(Page segmentation data)
┄┄┄┄┄┄

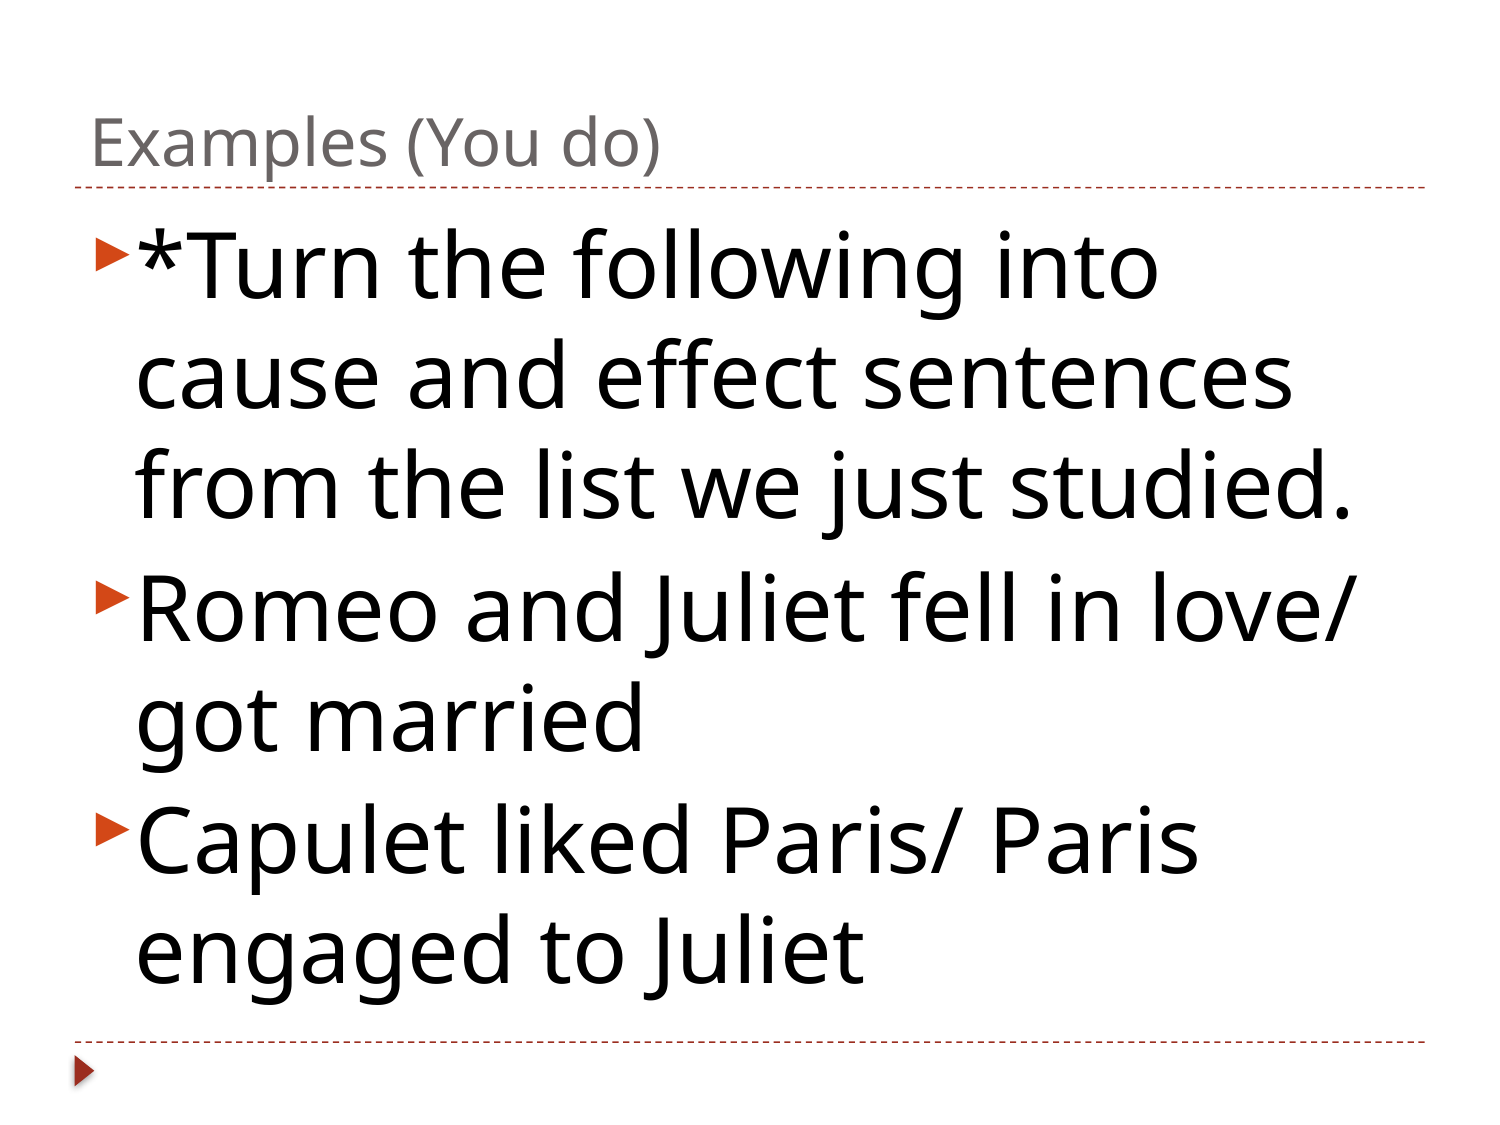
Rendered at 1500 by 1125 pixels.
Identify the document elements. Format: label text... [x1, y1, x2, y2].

title Examples (You do) [75, 24, 1425, 188]
list *Turn the following into cause and effect sentences from the list we just studied. Romeo and Juliet fell in love/ got married Capulet liked Paris/ Paris engaged to Juliet [75, 200, 1425, 1010]
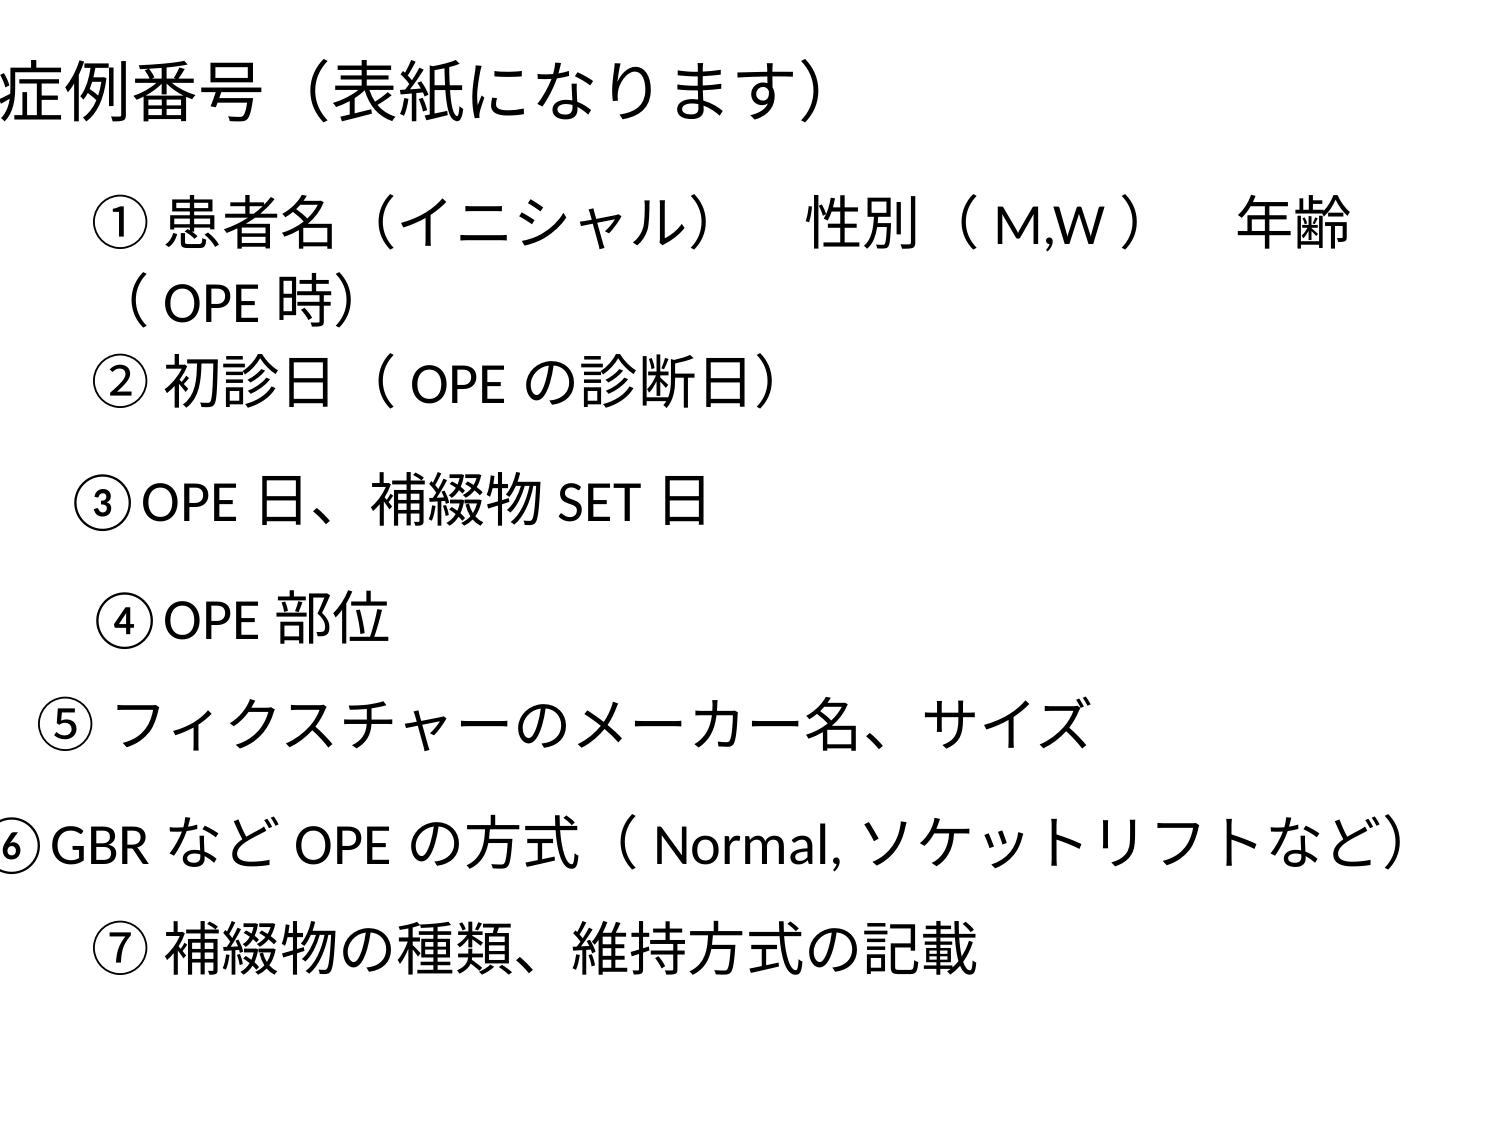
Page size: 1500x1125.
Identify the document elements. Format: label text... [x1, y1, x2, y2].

text_box ④OPE部位 [71, 574, 407, 659]
text_box ⑤フィクスチャーのメーカー名、サイズ [22, 680, 1109, 766]
title ①患者名（イニシャル） 性別（M,W） 年齢（OPE時） [76, 219, 1436, 303]
text_box 症例番号（表紙になります） [0, 42, 948, 138]
text_box ⑥GBRなどOPEの方式（Normal,ソケットリフトなど） [0, 798, 1456, 884]
text_box ②初診日（OPEの診断日） [76, 338, 1282, 423]
text_box ③OPE日、補綴物SET日 [49, 456, 729, 541]
text_box ⑦補綴物の種類、維持方式の記載 [76, 905, 1424, 990]
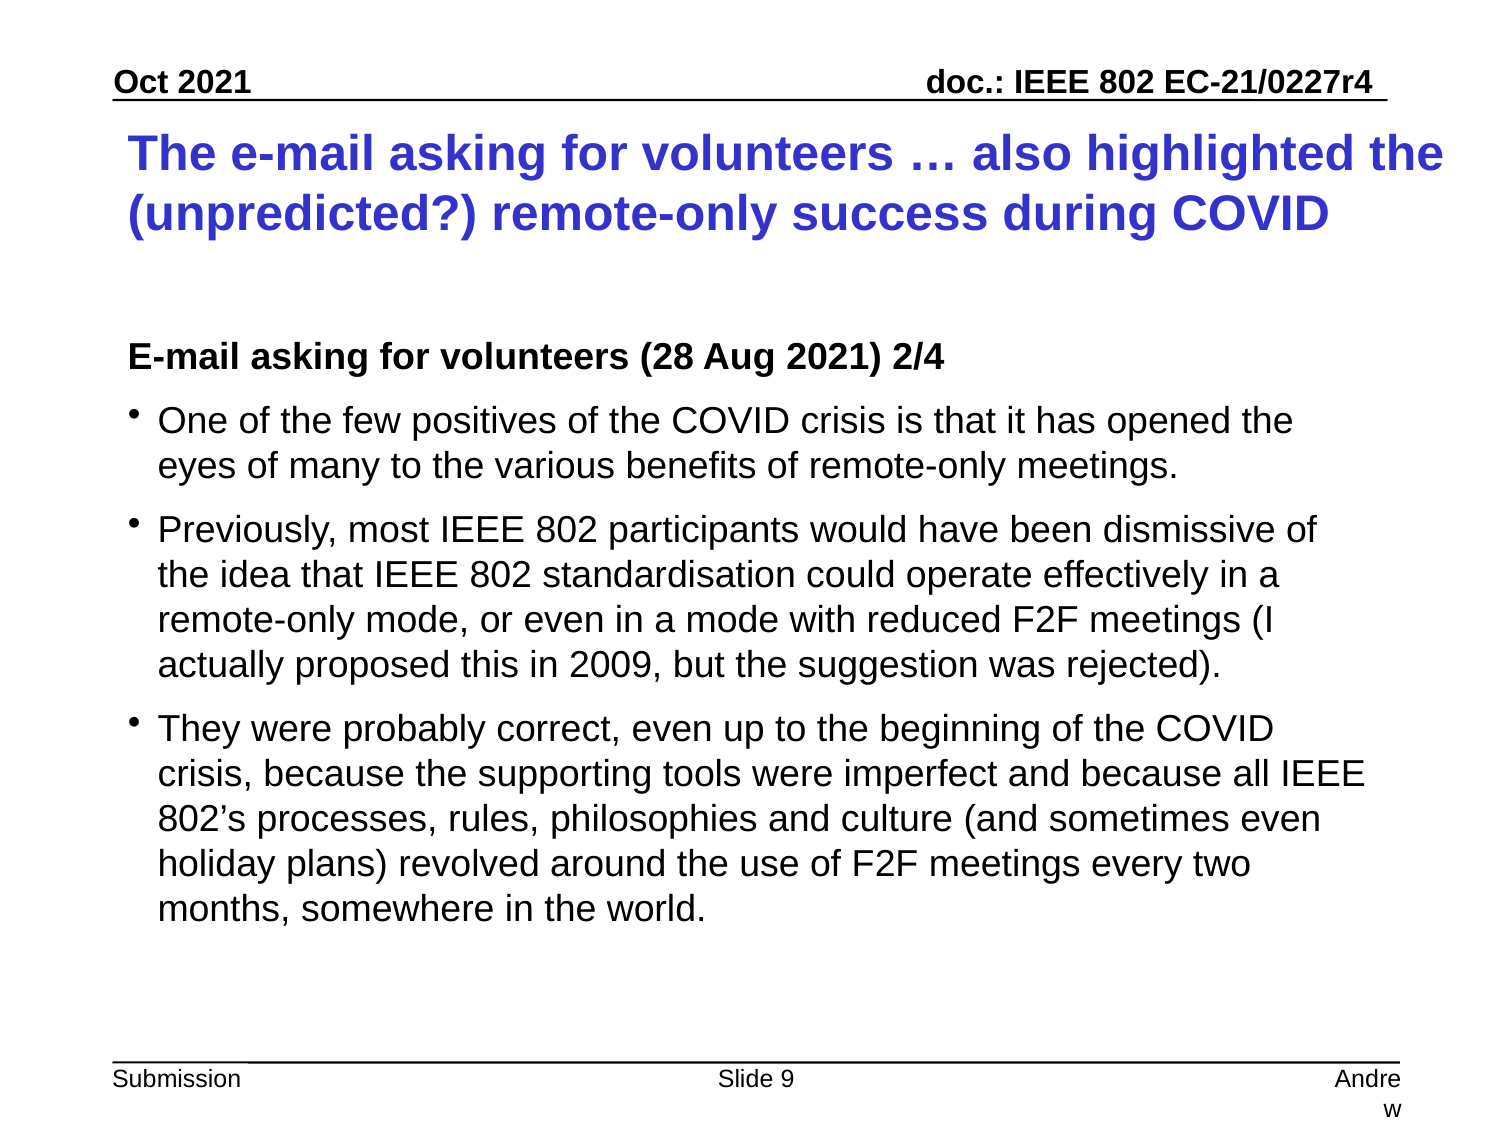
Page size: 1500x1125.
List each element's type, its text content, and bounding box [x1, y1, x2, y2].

slide_number Slide 9 [709, 1061, 803, 1093]
list E-mail asking for volunteers (28 Aug 2021) 2/4 One of the few positives of the COVID crisis is that it has opened the eyes of many to the various benefits of remote-only meetings. Previously, most IEEE 802 participants would have been dismissive of the idea that IEEE 802 standardisation could operate effectively in a remote-only mode, or even in a mode with reduced F2F meetings (I actually proposed this in 2009, but the suggestion was rejected). They were probably correct, even up to the beginning of the COVID crisis, because the supporting tools were imperfect and because all IEEE 802’s processes, rules, philosophies and culture (and sometimes even holiday plans) revolved around the use of F2F meetings every two months, somewhere in the world. [112, 324, 1388, 1000]
footer Andrew Myles, Cisco [1320, 1061, 1402, 1093]
title The e-mail asking for volunteers … also highlighted the (unpredicted?) remote-only success during COVID [112, 112, 1475, 288]
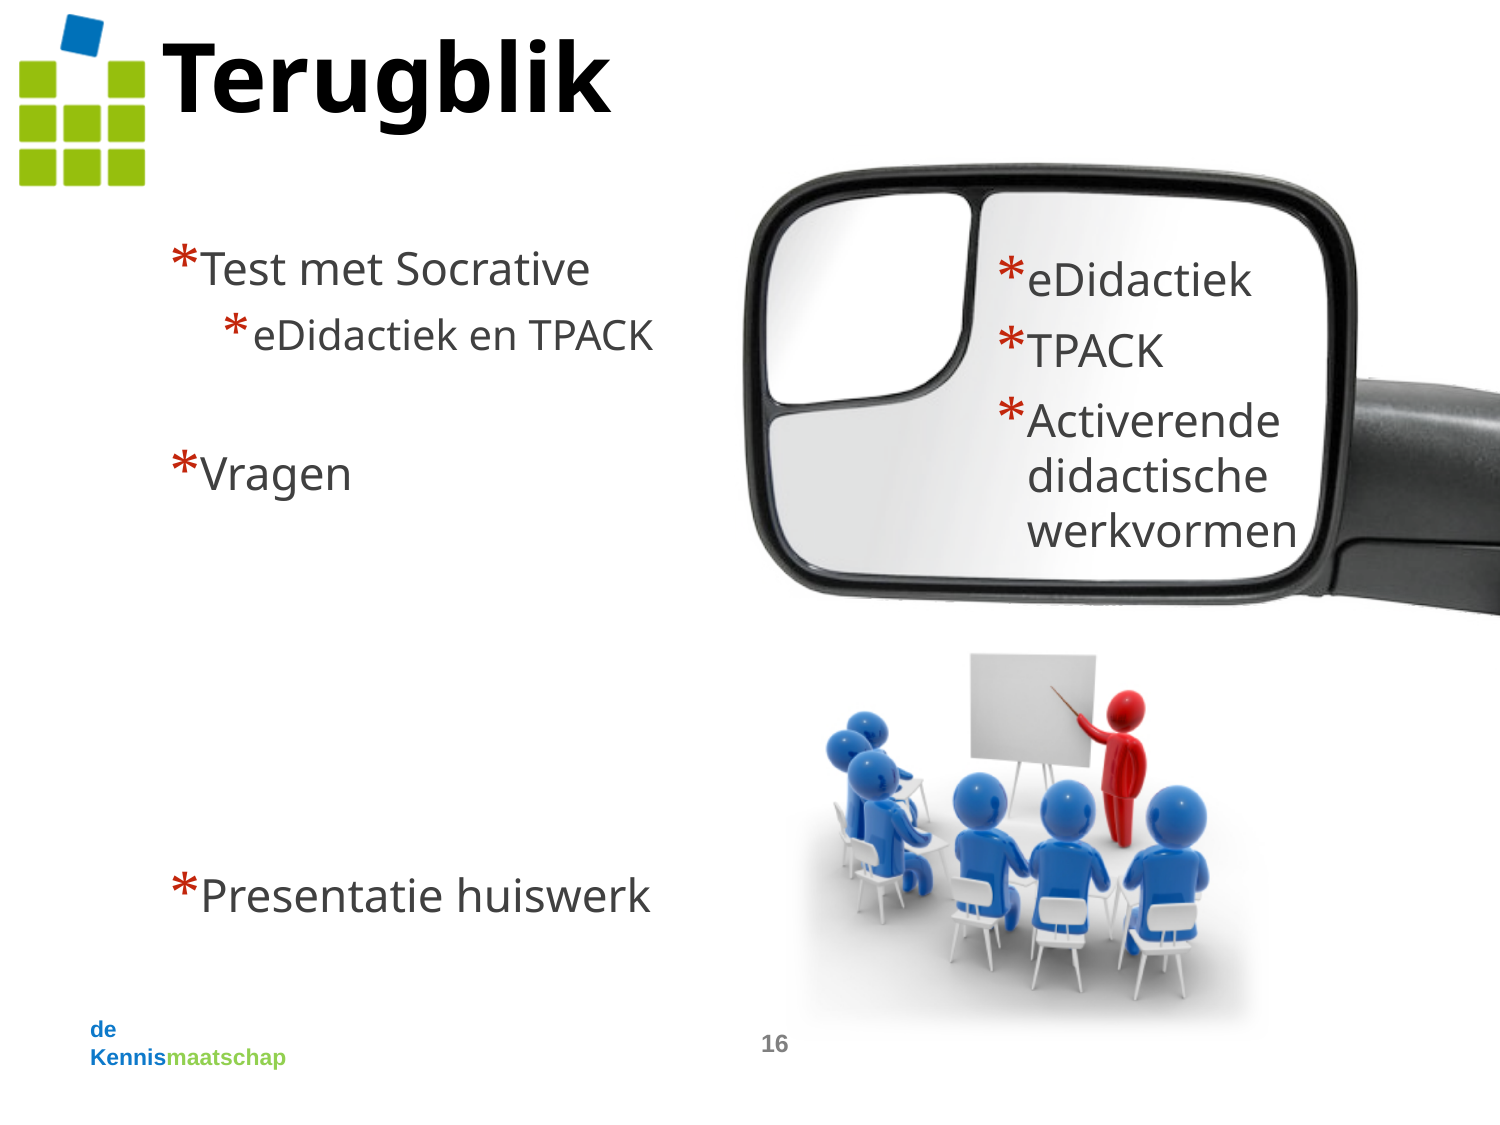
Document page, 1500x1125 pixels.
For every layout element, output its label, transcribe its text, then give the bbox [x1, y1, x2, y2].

picture [17, 3, 147, 197]
title Terugblik [146, 8, 1495, 197]
slide_number 16 [624, 1012, 925, 1073]
picture [678, 89, 1500, 1042]
footer de Kennismaatschap [75, 1012, 624, 1073]
list Test met Socrative eDidactiek en TPACK Vragen Presentatie huiswerk [147, 231, 779, 965]
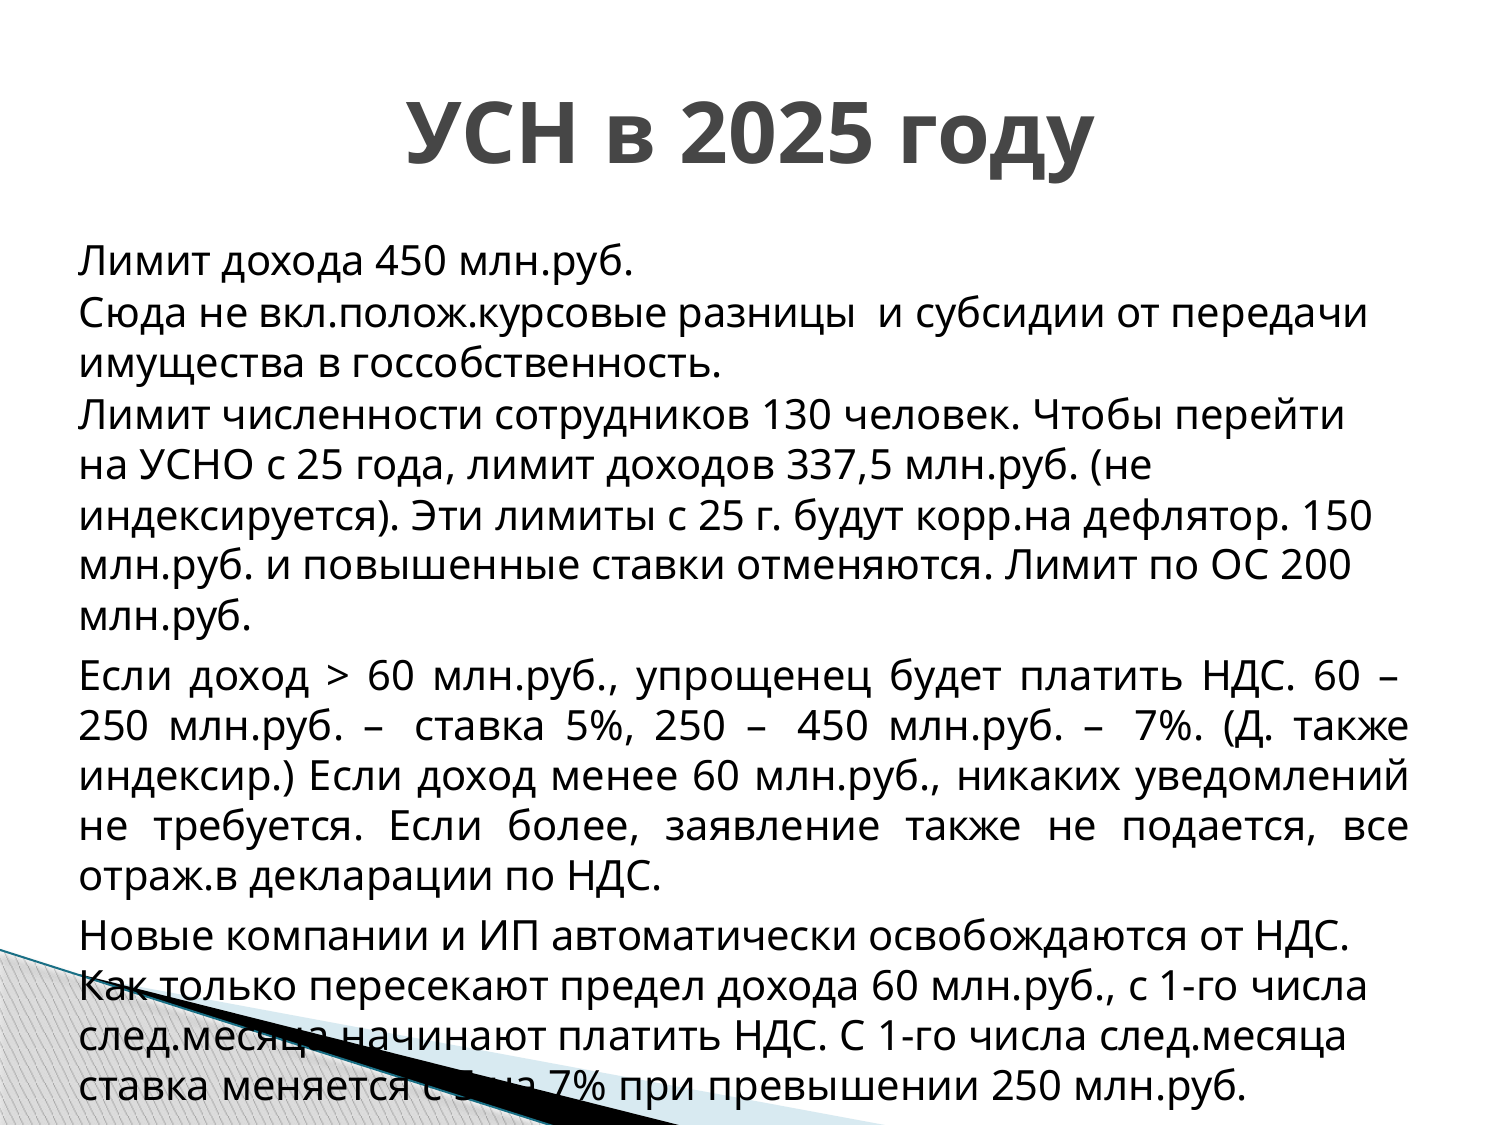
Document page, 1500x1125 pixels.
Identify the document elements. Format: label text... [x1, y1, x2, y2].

┄┄┄┄┄┄

[GOAL OF THE EXERCISE]
Set down all of the entries exactly. Leave the pictures out.

[EXERCISE RESULT]
Rendered at 1500 by 1125 pixels.
Identify the document elements. Format: label text... [x1, y1, x2, y2].

title Examples (You do) [75, 24, 1425, 188]
list *Turn the following into cause and effect sentences from the list we just studied. Romeo and Juliet fell in love/ got married Capulet liked Paris/ Paris engaged to Juliet [75, 200, 1425, 1010]
Page size: 1500x1125.
Identify the document elements. Format: label text... [x1, y1, x2, y2].

text_box ④OPE部位 [71, 574, 407, 659]
text_box ⑤フィクスチャーのメーカー名、サイズ [22, 680, 1109, 766]
title ①患者名（イニシャル） 性別（M,W） 年齢（OPE時） [76, 219, 1436, 303]
text_box 症例番号（表紙になります） [0, 42, 948, 138]
text_box ⑥GBRなどOPEの方式（Normal,ソケットリフトなど） [0, 798, 1456, 884]
text_box ②初診日（OPEの診断日） [76, 338, 1282, 423]
text_box ③OPE日、補綴物SET日 [49, 456, 729, 541]
text_box ⑦補綴物の種類、維持方式の記載 [76, 905, 1424, 990]
Page size: 1500x1125.
List each element's type, its text content, and bounding box [x1, y1, x2, y2].

slide_number Slide 9 [709, 1061, 803, 1093]
list E-mail asking for volunteers (28 Aug 2021) 2/4 One of the few positives of the COVID crisis is that it has opened the eyes of many to the various benefits of remote-only meetings. Previously, most IEEE 802 participants would have been dismissive of the idea that IEEE 802 standardisation could operate effectively in a remote-only mode, or even in a mode with reduced F2F meetings (I actually proposed this in 2009, but the suggestion was rejected). They were probably correct, even up to the beginning of the COVID crisis, because the supporting tools were imperfect and because all IEEE 802’s processes, rules, philosophies and culture (and sometimes even holiday plans) revolved around the use of F2F meetings every two months, somewhere in the world. [112, 324, 1388, 1000]
footer Andrew Myles, Cisco [1320, 1061, 1402, 1093]
title The e-mail asking for volunteers … also highlighted the (unpredicted?) remote-only success during COVID [112, 112, 1475, 288]
Document page, 1500x1125 pixels.
For every layout element, output its label, transcribe its text, then give the bbox [x1, y1, x2, y2].

picture [17, 3, 147, 197]
title Terugblik [146, 8, 1495, 197]
slide_number 16 [624, 1012, 925, 1073]
picture [678, 89, 1500, 1042]
footer de Kennismaatschap [75, 1012, 624, 1073]
list Test met Socrative eDidactiek en TPACK Vragen Presentatie huiswerk [147, 231, 779, 965]
Document page, 1500x1125 pixels.
Identify the document elements. Format: label text... [x1, y1, x2, y2].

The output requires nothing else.